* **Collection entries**
========================================

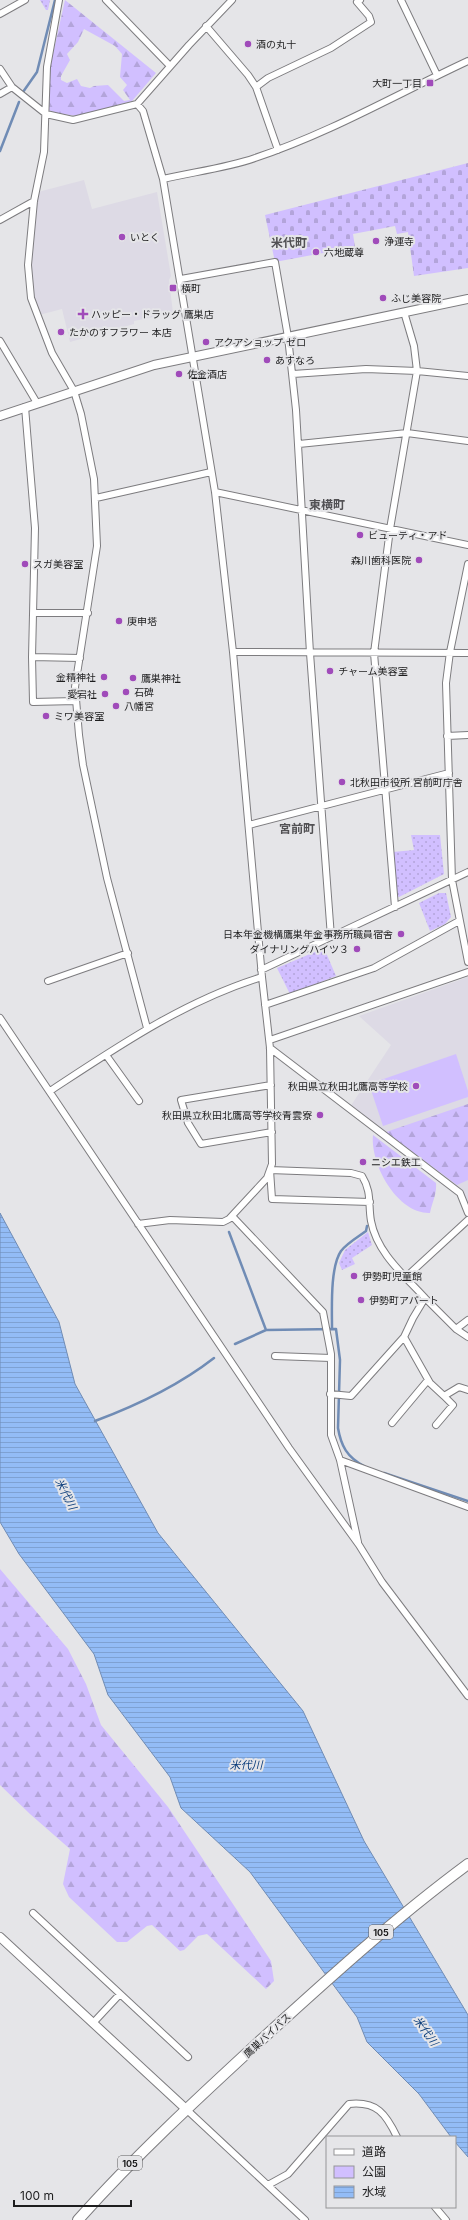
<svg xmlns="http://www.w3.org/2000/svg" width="468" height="2220" viewBox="0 0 468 2220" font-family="Inter,'Noto Sans JP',sans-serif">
	<defs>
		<pattern id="green-dots" width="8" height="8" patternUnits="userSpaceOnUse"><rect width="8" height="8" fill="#d1bfff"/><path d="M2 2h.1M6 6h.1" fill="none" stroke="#b3a4da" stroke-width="1.8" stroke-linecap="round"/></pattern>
		<pattern id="forest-firs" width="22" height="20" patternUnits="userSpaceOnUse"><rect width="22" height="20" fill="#d1bfff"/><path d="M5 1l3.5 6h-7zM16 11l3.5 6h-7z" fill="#b3a4da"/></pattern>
		<pattern id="cemetery-stones" width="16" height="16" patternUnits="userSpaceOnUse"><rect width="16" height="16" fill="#d1bfff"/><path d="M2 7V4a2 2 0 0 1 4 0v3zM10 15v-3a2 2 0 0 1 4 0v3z" fill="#b3a4da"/></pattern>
		<pattern id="water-rules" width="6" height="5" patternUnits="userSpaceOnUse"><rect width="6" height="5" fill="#93bcf6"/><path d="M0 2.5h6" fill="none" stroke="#7ea1d2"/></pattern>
	</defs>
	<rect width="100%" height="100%" fill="#e5e5e8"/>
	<path fill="#dddae5" d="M84 180 92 209 157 192 171 276 169 280 173 313 134 321V324L70 342 62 309 39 315 34 302 30 263 38 192Z
		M468 977V1211L462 1191 350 1107 391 1045 359 1016Z"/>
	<path fill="url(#green-dots)" d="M40 0H50L48 10H46Z
		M411 835H440L444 874 399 897 397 896 393 852 414 850Z
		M439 893H446L451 917 445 924 430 931 419 903Z
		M324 948 336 976 290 994 277 968Z
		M368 1232 372 1245 352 1258 355 1264 342 1270 339 1263 345 1250Z"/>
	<path fill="url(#forest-firs)" fill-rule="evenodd" d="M65 0 156 73 132 101 77 116 56 113 49 110 50 67ZM84 29 115 46 122 54 120 77 127 85 123 90 130 100 124 101 108 85 94 86 90 88 81 86 77 79 67 83 61 80V76L70 60 67 54 78 42Z
		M468 1104V1180L457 1185 386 1132Z
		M373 1135 436 1183C437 1194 432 1202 430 1213 397 1214 370 1164 373 1135Z
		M0 1569 68 1649 86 1684 101 1725 168 1807 271 1961 274 1981 266 1989 207 1934 198 1936 184 1950 180 1951 152 1925 147 1926 127 1942H117L69 1897 63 1884 70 1849 30 1814 0 1785Z"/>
	<path fill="url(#cemetery-stones)" d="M468 163V268L414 276 408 232 397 234 395 226 353 234 355 247 275 262 265 215Z"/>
	<path fill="#d1bfff" d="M456 1054 468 1091V1097L383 1126 369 1084Z"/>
	<path fill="url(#water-rules)" stroke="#708cb5" d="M0 1213 59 1322 75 1384 158 1533 303 1711 364 1841 468 2015V2157L455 2142V2137H451L419 2094 367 2042 357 2017 250 1872 181 1808 170 1777 108 1695 94 1654 19 1554 0 1522Z"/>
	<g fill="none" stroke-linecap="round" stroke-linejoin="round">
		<path stroke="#708cb5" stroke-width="2.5" d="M23 92 37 72 55 0
			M0 151 19 102
			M229 1232 266 1330
			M332 1328C332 1308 330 1267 341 1251 347 1243 358 1237 366 1231L367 1226
			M235 1344 266 1330 336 1329 340 1360 338 1428C341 1446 347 1457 364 1466
			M95 1421C138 1405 178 1386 214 1358
			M384 1473 468 1501"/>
		<defs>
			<path id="minor" d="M59 0 47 67 44 152 34 201 28 265 31 298 52 353 74 391 81 414 94 479 97 546 75 687 79 735 83 765 107 878 147 1028
				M106 0 170 66
				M401 0 437 75
				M0 14 25 0
				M206 26 248 75 256 87 278 150
				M0 69 12 87 46 114 73 120 137 104 189 45 232 0
				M256 87 268 78 331 48 371 22 369 16 357 2 360 0
				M0 94 12 87
				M137 104 143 111 163 179 215 492 233 652 262 977 270 1048 272 1164 267 1178 229 1219 223 1222 170 1220 138 1224
				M163 179C193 172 226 168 255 158 330 133 397 94 468 61
				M0 220 34 201
				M181 279 275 262 288 337 296 410 310 653 331 937
				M0 341 37 403
				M293 374 366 369 417 371 468 376
				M25 407 35 528 32 657 80 658
				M299 444 407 433 468 441
				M215 492 468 545
				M96 498 211 472
				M468 564 450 652 446 683 452 880 468 962
				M34 613H88
				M233 652 468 653
				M32 657 33 702 76 701
				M447 736 468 735
				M249 825 449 773
				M395 907 374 653 390 529 417 371 414 346 404 312
				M261 970 468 872
				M48 981 128 953
				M265 1005 374 968 459 921
				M0 1018 289 1448 359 1545 382 1582 468 1696
				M270 1040 468 972
				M270 1048 460 1193 468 1213
				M106 1055 139 1101
				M271 1085 181 1100 188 1123 201 1144 272 1132
				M50 1091C117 1047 184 1001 262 977
				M370 1202 272 1199 270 1170 351 1173 362 1176C372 1192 368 1204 371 1221 377 1253 404 1275 425 1298
				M232 1216 323 1312 331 1354V1435L340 1460 358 1542
				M406 1277 468 1220
				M456 1329 468 1320
				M404 1337 430 1383 444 1396 459 1387 468 1390
				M275 1356 331 1358
				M330 1394 351 1396 404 1337 413 1318 425 1298 456 1329 468 1337
				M392 1423 428 1380
				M436 1425 453 1405 444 1396
				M340 1460 468 1507
				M33 1913 188 2057
				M93 2023 120 1994
				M186 2109 305 2220
				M268 2185 288 2174 349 2104C377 2101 386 2114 397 2137
				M435 2207 446 2220"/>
			<path id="tertiary" d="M0 416 154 365 468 299
				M0 1937 186 2109"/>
			<path id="trunk" d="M78 2220C135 2156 198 2098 261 2040 328 1979 395 1918 468 1864"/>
		</defs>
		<use href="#minor" stroke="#7d7c7f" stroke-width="8"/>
		<use href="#tertiary" stroke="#7d7c7f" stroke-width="10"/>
		<use href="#trunk" stroke="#7d7c7f" stroke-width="12"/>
		<use href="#minor" stroke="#fff" stroke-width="6"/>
		<use href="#tertiary" stroke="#fff" stroke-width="8"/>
		<use href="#trunk" stroke="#fff" stroke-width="10"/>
	</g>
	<g fill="#a04bba" stroke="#e5e5e8" stroke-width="1.5">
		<circle cx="248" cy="44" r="4"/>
		<rect x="426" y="79" width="8" height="8" rx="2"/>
		<circle cx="122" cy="237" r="4"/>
		<circle cx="376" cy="241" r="4"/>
		<circle cx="316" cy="252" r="4"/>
		<rect x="169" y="284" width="8" height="8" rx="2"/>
		<circle cx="383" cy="298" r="4"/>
		<path d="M81 308h4v4h4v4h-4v4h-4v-4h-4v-4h4z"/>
		<circle cx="61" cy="332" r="4"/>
		<circle cx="206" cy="342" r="4"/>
		<circle cx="267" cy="360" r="4"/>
		<circle cx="179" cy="374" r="4"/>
		<circle cx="360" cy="535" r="4"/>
		<circle cx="419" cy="560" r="4"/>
		<circle cx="25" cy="564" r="4"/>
		<circle cx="119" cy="621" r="4"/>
		<circle cx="330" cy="671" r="4"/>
		<circle cx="104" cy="677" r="4"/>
		<circle cx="133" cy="678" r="4"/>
		<circle cx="126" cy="692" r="4"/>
		<circle cx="105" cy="694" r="4"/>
		<circle cx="116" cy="706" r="4"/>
		<circle cx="46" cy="716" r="4"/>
		<circle cx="342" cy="782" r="4"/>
		<circle cx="401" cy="934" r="4"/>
		<circle cx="357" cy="949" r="4"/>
		<circle cx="416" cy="1086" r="4"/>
		<circle cx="320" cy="1115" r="4"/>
		<circle cx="363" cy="1162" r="4"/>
		<circle cx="354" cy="1276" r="4"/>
		<circle cx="361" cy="1300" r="4"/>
	</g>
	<g text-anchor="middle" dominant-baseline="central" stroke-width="4" stroke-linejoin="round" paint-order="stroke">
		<g fill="#e5e5e8" stroke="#59595b" stroke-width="1">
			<rect x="369" y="1925" width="24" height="14" rx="3"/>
			<rect x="118" y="2156" width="24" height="14" rx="3"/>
		</g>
		<g font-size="9" font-weight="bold" fill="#1d1d1e">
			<text x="381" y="1932">105</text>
			<text x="130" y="2163">105</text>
		</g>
		<g font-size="10" fill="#1d1d1e" stroke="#e5e5e8" text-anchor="start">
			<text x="256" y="44">酒の丸十</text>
			<text x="422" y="83" text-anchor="end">大町一丁目</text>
			<text x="130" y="237">いとく</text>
			<text x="384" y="241">浄運寺</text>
			<text x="324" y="252">六地蔵尊</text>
			<text x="181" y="288">横町</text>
			<text x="391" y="298">ふじ美容院</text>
			<text x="91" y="314">ハッピー・ドラッグ 鷹巣店</text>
			<text x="69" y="332">たかのすフラワー 本店</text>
			<text x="214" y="342">アクアショップ ゼロ</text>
			<text x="275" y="360">あすなろ</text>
			<text x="187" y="374">佐金酒店</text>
			<text x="368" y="535">ビューティ・アド</text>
			<text x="411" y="560" text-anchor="end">森川歯科医院</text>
			<text x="33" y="564">スガ美容室</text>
			<text x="127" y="621">庚申塔</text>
			<text x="338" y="671">チャーム美容室</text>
			<text x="96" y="677" text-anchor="end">金精神社</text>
			<text x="141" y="678">鷹巣神社</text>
			<text x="134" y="692">石碑</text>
			<text x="97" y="694" text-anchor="end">愛宕社</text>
			<text x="124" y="706">八幡宮</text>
			<text x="54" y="716">ミワ美容室</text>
			<text x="350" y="782">北秋田市役所 宮前町庁舎</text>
			<text x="393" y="934" text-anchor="end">日本年金機構鷹巣年金事務所職員宿舎</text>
			<text x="349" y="949" text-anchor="end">ダイナリングハイツ３</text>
			<text x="408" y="1086" text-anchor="end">秋田県立秋田北鷹高等学校</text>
			<text x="312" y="1115" text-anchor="end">秋田県立秋田北鷹高等学校青雲寮</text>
			<text x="371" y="1162">ニシエ鉄工</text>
			<text x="362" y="1276">伊勢町児童館</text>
			<text x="369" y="1300">伊勢町アパート</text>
		</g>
		<g font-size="10" fill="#1d1d1e" stroke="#e5e5e8">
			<text transform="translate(267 2035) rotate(-43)">鷹巣バイパス</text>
		</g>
		<g font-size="11" font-style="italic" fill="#0c3e7c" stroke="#e5e5e8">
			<text transform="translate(66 1494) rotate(63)">米代川</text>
			<text x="246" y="1765">米代川</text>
			<text transform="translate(426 2031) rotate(55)">米代川</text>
		</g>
		<g font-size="12" font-weight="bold" fill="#525154" stroke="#e5e5e8">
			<text x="289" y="242">米代町</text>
			<text x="327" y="504">東横町</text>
			<text x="297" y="828">宮前町</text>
		</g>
	</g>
	<rect x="326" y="2136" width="130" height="72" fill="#e5e5e8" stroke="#959597"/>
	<rect x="334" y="2149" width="20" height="6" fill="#ffffff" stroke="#959597"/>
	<text x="362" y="2156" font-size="12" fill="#1d1d1e">道路</text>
	<rect x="334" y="2166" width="20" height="12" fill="#d1bfff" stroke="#959597"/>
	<text x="362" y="2176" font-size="12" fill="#1d1d1e">公園</text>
	<rect x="334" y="2186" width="20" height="12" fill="url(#water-rules)" stroke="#959597"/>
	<text x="362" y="2196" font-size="12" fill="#1d1d1e">水域</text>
	<path d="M14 2200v6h117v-6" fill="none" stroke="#1d1d1e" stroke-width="2"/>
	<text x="20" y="2200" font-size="12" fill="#1d1d1e" stroke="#e5e5e8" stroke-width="3" paint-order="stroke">100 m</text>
</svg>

========================================

* **How to complete this task**
Filter the records for lines holding the string "linejoin". Copy each one.

* **Task output**
	<g fill="none" stroke-linecap="round" stroke-linejoin="round">
	<g text-anchor="middle" dominant-baseline="central" stroke-width="4" stroke-linejoin="round" paint-order="stroke">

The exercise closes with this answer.